Takeaway: Russia pushing proposal for 1M+ in new production but getting cold response & Trump looms large; We forecast smaller 300-500 kbd increase.

VIENNA/June 18 – When OPEC extended the production cut deal for all of 2018 at the November 2017 meeting, Russia insisted on adding language to the communiqué that required a review of the market needs for the production caps at the mid-year OPEC meeting. Now Russia is getting its money’s worth from that move last year as it makes clear its view that the caps are no longer needed while pushing OPEC to increase production.

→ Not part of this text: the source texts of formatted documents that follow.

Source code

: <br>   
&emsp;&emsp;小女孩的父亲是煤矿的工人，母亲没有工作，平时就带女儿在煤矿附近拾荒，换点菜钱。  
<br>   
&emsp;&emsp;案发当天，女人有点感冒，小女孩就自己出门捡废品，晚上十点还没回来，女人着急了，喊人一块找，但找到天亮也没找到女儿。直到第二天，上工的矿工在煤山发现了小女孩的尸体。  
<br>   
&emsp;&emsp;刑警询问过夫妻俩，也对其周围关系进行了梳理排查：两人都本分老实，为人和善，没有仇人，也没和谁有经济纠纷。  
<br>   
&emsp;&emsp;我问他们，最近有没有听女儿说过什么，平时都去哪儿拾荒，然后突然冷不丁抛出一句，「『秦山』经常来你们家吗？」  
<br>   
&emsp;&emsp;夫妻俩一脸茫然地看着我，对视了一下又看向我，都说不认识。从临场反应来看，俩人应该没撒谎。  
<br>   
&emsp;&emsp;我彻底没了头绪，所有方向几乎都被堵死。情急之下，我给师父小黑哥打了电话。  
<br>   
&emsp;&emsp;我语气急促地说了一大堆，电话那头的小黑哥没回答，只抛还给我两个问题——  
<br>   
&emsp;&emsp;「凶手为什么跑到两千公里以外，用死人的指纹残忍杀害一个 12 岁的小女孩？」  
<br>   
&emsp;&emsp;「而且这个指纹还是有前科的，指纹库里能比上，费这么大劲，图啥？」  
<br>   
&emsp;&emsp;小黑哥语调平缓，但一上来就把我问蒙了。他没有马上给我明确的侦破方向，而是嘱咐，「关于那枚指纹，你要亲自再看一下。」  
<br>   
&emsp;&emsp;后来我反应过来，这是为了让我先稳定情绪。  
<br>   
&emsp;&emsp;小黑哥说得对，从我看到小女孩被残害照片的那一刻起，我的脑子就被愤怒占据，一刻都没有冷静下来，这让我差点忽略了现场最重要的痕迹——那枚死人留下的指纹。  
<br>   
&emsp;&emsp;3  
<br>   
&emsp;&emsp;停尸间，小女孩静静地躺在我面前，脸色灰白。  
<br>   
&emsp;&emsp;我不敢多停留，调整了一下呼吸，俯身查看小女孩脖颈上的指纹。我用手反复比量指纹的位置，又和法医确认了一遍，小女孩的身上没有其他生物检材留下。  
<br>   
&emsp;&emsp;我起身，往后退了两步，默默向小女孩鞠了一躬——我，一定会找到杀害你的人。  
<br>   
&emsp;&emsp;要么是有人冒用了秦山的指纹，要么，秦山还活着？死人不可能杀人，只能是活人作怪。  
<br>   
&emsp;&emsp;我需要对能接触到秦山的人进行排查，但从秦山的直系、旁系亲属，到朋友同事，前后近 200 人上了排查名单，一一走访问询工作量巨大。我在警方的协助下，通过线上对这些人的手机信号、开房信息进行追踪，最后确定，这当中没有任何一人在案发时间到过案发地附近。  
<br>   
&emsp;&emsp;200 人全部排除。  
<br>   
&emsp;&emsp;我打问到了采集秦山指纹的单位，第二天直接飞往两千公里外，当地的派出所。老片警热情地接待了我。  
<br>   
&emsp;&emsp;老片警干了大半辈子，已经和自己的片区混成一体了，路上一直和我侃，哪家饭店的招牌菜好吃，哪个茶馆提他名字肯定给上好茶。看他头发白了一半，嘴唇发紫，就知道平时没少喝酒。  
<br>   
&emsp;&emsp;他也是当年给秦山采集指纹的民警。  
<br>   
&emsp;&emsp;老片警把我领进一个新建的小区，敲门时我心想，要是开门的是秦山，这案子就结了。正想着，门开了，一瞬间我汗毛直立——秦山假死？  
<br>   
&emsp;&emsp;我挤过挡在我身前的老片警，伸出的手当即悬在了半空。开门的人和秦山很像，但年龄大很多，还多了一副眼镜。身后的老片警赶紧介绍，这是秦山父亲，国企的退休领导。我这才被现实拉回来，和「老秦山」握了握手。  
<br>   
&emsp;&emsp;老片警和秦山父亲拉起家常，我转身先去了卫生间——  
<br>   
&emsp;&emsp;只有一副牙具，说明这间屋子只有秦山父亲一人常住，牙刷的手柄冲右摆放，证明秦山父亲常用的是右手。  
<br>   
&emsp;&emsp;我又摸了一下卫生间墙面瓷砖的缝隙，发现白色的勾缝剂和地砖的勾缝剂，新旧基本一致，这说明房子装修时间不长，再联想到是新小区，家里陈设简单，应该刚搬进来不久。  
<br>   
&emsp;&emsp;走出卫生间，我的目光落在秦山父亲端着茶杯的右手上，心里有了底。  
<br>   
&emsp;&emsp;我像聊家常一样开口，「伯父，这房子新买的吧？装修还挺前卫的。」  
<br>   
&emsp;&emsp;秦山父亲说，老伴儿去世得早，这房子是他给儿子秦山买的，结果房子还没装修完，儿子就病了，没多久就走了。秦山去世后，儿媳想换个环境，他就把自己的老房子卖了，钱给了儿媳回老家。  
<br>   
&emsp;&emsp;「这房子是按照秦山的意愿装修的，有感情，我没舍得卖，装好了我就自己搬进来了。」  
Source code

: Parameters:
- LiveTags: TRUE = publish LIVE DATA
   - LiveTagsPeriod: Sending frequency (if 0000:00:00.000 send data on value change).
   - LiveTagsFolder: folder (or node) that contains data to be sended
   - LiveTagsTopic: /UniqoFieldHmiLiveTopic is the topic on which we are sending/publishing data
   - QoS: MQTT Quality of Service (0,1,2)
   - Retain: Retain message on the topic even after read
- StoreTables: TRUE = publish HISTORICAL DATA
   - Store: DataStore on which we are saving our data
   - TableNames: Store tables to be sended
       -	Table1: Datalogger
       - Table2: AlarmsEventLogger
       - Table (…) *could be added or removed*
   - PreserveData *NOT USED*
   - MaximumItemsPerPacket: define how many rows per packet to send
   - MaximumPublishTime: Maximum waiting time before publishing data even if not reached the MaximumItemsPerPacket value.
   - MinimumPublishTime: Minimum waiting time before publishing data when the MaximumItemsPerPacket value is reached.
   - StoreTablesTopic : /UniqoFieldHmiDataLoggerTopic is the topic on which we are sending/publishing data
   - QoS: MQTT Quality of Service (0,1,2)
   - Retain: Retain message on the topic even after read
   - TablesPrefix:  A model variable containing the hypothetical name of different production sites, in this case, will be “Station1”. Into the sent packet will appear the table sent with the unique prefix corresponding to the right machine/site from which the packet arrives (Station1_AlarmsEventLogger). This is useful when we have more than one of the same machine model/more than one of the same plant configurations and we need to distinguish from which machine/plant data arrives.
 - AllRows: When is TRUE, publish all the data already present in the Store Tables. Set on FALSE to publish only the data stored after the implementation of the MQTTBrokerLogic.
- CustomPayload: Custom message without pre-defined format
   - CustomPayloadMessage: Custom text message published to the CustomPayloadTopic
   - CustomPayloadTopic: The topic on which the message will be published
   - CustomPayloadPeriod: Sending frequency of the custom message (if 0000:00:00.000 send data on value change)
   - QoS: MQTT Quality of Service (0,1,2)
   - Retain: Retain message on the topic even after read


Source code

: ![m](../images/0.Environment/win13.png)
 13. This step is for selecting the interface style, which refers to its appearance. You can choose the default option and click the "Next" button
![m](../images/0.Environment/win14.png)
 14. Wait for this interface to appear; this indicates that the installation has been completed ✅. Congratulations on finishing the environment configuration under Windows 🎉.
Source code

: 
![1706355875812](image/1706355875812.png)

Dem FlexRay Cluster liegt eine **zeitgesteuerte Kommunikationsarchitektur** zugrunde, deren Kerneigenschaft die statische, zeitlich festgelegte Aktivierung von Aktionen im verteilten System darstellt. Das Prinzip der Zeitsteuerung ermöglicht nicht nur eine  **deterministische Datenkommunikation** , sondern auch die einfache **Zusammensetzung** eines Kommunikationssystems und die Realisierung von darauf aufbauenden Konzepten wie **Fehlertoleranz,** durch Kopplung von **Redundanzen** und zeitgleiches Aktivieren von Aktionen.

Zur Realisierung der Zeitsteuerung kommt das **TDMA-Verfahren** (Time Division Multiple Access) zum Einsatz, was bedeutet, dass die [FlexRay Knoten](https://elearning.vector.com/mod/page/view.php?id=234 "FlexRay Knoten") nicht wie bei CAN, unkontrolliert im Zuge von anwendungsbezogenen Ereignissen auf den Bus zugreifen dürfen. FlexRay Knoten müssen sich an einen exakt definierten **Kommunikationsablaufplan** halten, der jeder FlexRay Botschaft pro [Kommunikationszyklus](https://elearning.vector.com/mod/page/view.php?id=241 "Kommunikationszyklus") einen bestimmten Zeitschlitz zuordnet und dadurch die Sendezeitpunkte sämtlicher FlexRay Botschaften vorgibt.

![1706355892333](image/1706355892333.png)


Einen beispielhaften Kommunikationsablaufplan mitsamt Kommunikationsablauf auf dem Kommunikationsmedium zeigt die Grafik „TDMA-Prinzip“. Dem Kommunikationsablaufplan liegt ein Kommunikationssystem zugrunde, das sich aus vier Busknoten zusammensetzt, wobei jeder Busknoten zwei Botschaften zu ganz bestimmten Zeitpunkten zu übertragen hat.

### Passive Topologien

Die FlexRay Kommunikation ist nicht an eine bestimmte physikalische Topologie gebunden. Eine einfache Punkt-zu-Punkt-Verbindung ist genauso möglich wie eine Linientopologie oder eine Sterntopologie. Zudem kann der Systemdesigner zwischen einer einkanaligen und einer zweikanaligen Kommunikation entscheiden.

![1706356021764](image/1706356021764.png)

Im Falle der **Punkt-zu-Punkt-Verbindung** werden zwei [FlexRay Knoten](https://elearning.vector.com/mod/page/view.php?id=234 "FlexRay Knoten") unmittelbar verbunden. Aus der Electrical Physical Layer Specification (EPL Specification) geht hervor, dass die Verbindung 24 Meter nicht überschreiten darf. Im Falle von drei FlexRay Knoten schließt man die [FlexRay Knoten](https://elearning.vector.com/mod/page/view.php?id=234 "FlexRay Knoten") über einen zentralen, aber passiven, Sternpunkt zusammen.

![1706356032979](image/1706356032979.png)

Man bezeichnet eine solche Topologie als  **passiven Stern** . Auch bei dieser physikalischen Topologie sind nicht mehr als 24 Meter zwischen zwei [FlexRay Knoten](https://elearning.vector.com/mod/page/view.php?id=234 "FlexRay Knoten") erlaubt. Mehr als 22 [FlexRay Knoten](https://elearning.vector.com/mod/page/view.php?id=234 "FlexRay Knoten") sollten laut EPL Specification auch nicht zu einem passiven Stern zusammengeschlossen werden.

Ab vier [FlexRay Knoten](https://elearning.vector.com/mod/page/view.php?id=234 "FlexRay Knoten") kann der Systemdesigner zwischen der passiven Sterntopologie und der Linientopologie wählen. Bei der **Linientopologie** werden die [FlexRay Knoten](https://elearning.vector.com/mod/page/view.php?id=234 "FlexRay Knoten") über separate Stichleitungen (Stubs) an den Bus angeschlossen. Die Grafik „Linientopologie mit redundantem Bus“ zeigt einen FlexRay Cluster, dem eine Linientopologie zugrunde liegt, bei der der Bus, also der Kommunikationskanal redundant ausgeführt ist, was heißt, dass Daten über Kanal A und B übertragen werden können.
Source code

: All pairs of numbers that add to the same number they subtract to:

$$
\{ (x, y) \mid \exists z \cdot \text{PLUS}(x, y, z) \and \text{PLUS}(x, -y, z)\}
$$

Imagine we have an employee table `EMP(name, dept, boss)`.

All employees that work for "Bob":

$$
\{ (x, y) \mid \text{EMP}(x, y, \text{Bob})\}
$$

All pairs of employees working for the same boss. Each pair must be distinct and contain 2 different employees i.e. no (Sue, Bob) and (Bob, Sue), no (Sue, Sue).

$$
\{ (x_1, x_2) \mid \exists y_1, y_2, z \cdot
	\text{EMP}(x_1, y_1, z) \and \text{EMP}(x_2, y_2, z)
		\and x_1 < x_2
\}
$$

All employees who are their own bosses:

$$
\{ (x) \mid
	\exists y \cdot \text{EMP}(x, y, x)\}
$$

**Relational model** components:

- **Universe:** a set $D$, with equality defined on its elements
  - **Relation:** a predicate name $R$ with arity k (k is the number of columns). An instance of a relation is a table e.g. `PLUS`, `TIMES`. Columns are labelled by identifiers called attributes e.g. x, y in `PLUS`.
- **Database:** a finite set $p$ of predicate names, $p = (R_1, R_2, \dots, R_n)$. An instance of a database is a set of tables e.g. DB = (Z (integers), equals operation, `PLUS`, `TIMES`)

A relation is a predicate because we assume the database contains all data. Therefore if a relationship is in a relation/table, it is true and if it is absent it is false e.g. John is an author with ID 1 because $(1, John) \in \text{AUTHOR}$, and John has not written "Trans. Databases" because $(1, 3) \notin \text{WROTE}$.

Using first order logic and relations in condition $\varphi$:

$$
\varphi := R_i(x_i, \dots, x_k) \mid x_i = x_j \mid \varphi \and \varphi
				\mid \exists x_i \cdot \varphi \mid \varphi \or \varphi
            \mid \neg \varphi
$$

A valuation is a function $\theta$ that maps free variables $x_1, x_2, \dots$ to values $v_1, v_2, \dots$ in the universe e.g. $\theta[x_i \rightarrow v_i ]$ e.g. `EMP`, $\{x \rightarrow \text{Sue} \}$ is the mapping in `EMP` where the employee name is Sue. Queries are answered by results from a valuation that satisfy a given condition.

On May 25, Russia proposed an increase of 1 million barrels per day (b/d) at the St. Petersburg economic summit. Publicly Saudi Arabia seemed open to the idea in order to keep Russia in the oil market coordination game but privately say they favor a much smaller increase. 

The Saudi’s don’t believe there is a production problem but are trying to address various political problems: Trump tweets, calls from energy ministers in consumer countries seeking relief from high prices, and preserving the oil market alliance with Russia. So Saudi Minister Khalid al-Falih stated last week that an increase is “inevitable” but it will be “moderate and reasonable” and nothing “outlandish”.

But Russian Energy Minister Alexander Novak is not tamping down expectations. Russia is reported to be proposing a 1.5 million b/d increase for the third quarter 2018 only. In reality, this would translate into a 750,000 b/d increase for the second half of 2018 if you spread out over Q3 and Q4.

OPEC sometimes favors these mixed messages that provide something for everyone. It would give the Russia the ability to say it was 1.5 million b/d increase but allow others to say it was only 750,000 b/d.

Still, we think --- whether 1. 5 m b/d for one quarter or 750,000 b/d for the remainder of the year --- it would seem to have a difficult chance getting support from OPEC as a whole which requires unanimous consent.

We believe a 750,000 b/d increase is still too high for the other OPEC members. Most ministries we consulted last week said they didn't see need for any increase and want to avoid taking any action that results in a price decline. But the lower the number the greater the chance there will be support for increasing production, as all OPEC members realize it is important to address Russia’s concerns to keep them in the fold on market coordination.

We continue to believe any added production will be in the 300,000 to 500,000 b/d range as we said right after the St. Petersburg push for 1 million b/d that caused oil prices to sharply decline. But market expectations of 1 million b/d in added production are too high for what OPEC can deliver.  As a result, we think OPEC action this week will provide bullish momentum for prices.

There is a great deal of press attention now to comments by the Iran oil minister who said they will veto any effort to increase production along with Iraq and Venezuela. The Iranian minister said OPEC should not “appease Trump”  and his call for more production. Normally Iran and Russia would be aligned but Trump has now managed to drive a wedge between that relationship.

OPEC’s rules require unanimous consent to change policy so theoretically Iran could veto the push for more production.

Saudi Arabia realizes other OPEC members are not keen on any increase but are making the case that the group needs to address concerns of consumer countries as well as fellow partner Russia. They are also circulating proposals for a lower production increase that Russia is seeking to try and achieve consensus.

The Saudis and Russia are also prepared to tell the rest of OPEC that if they don't agree, Saudi/Russia will just increase production unilaterally if more stick than carrot is needed to get agreement.

Our friend and former OPEC President Chakib Khelil told us last week that unilateral action is rare and so he expects there to be consensus on a lower number.

But if there is no official OPEC agreement, we will expect to see Saudi Arabia and Russia signal in public comments that they will ease compliance for a certain time period and increase production to a “moderate and reasonable” level.  Again, we think this will be in the 300,000 to 500,000 b/d range. While doing so, they will stress that the production cut deal is still in effect and added production increase will not breach the overall 32.5 million b/d cap. It is worth noting here that the ministers from Saudi Arabia and Russia co-chair the OPEC compliance committee.

As an aside, we think the Saudis are teaching a master class on managing competing political objectives. They are responding to Russia/Trump calls for more production but at a level that won’t lower prices with the looming Aramco IPO around the corner. At the same time, they have set up Iran to look like the bad guy if they veto any OPEC increase and prices go higher. Look for a new Trump tweet soon focusing on Iran’s blame for higher prices.